Il n’est donc pas étonnant que les fervents partisans de l’Axe Ouest au Grand Conseil, le president du TCS, Peter Bohnenblust, et la présidente de la ville, Sandra Hess, n’aient pas signé la motion. Tous deux faisaient partie du groupe de dialogue sur l’Axe Ouest et connaissent bien le dossier. En revanche, des jeunes politiciens radicaux, comme Pauline Pauli, et des artistes comme Beat Cattaruzza, l’ont signée, ce dernier ayant pourtant déclaré publiquement lors de la campagne électorale municipal que l’Axe Ouest n’était «plus d’actualité», mais qu’il voulait désormais «provoquer délibérément». Les deux sont originaires de Nidau, où de nouvelles élections sont prévues cet automne.

La ville aurait bénéficié de la construction du tronçon ouest et du tunnel Port – mais aux dépens des communes environnantes.

Les comptages de traffic et les études dans le processus de suivi du dialogue montrent qu’il y a beaucoup moins de circulation sur le tronçon est et dans la zone de l’Axe Ouest que ce qui avait été prévu. La nouvelle étude globale de mobilité, qui se base sur les concepts de transport cantonaux et régionaux officiels, montre que les tunnels Jura et Port, ainsi que le projet de tunnel «Axe Ouest, pas comme ça!)» élaboré par le comité citoyen, soulageraient à peine la région de Bienne, malgré des coûts de plusieurs centaines de millions de francs.

Comme on le sait depuis un certain temps, les problèmes de circulation à Bienne sont internes. Seulement neuf pour cent des trajets sur l’Axe Ouest sont des trajets de transit. Une analyse coûts-bénéfices montre que si des améliorations doivent être apportées, ce serait plutôt sur l’axe Nord-Sud, entre le Jura et Lyss, qui est plus chargé. Mais il n’y a aucun projet en ce sens.

Conclusion: Le «vide» du réseau à Bienne sera probablement comble pour l’instant par l’actuelle route nationale de troisième classe passant par Vigneules et Douanne. Cela ne rendra pas plus attrayante la route qui traverse le paysage viticole protégé sur la rive gauche du lac de Bienne. Elle est déjà très prisée par les poids lourds, car la N5 y offer moins de taxes qu’à la N1. Nous pouvons donc nous réjouir que Bienne ne soit actuellement pas un grand chantier. Sans les 650 oppositions et la résistance de la population, l’Axe Ouest aurait été construit dans les prochaines années – avec environ 600 000 trajets de camions pour l’excavation et des tranchées ouvertes pendant 20 ans. 74 maisons, dont certaines classes monuments historiques, auraient été démolies et 745 arbres abattus, dont l’allée historique du rond-point du faubourg du Lac, datant de l’époque napoléonienne.

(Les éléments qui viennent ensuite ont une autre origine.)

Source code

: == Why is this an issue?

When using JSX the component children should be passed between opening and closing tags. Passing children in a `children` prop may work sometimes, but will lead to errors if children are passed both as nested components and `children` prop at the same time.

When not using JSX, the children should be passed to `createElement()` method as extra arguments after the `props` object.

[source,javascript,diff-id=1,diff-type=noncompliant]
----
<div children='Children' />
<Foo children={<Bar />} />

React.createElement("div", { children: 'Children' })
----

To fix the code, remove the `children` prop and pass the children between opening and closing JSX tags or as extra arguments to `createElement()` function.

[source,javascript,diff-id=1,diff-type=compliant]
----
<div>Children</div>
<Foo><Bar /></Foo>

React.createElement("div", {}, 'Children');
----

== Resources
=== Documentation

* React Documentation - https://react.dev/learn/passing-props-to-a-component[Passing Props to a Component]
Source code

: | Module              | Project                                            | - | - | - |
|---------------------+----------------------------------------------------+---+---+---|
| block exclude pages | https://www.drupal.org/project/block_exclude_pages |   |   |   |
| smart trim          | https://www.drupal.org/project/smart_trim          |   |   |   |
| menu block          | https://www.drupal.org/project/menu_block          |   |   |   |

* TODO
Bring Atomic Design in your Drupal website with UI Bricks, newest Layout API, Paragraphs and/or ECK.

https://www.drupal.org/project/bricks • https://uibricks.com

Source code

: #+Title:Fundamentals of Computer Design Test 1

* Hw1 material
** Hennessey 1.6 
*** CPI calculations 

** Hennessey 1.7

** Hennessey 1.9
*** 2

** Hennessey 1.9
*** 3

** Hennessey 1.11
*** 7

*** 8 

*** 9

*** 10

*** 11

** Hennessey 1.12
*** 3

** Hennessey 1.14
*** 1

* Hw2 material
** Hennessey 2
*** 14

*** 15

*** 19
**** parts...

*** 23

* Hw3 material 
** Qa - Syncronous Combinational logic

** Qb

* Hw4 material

Heureusement, cela nous a été épargné. Mais il est nécessaire d’agir, comme le montre également ces études. En particulier pour promouvoir la marche et le vélo, un grand potential existe à Bienne. En outre, le rapport final du processus de dialogue contient 50 mesures qui n’ont été mises en oeuvre que partiellement – pour tous les usagers, y compris les voitures et les bus. Ce rapport serait une lecture instructive pour les apprentis sorciers peu au fait du dossier, comme Korab Rashiti!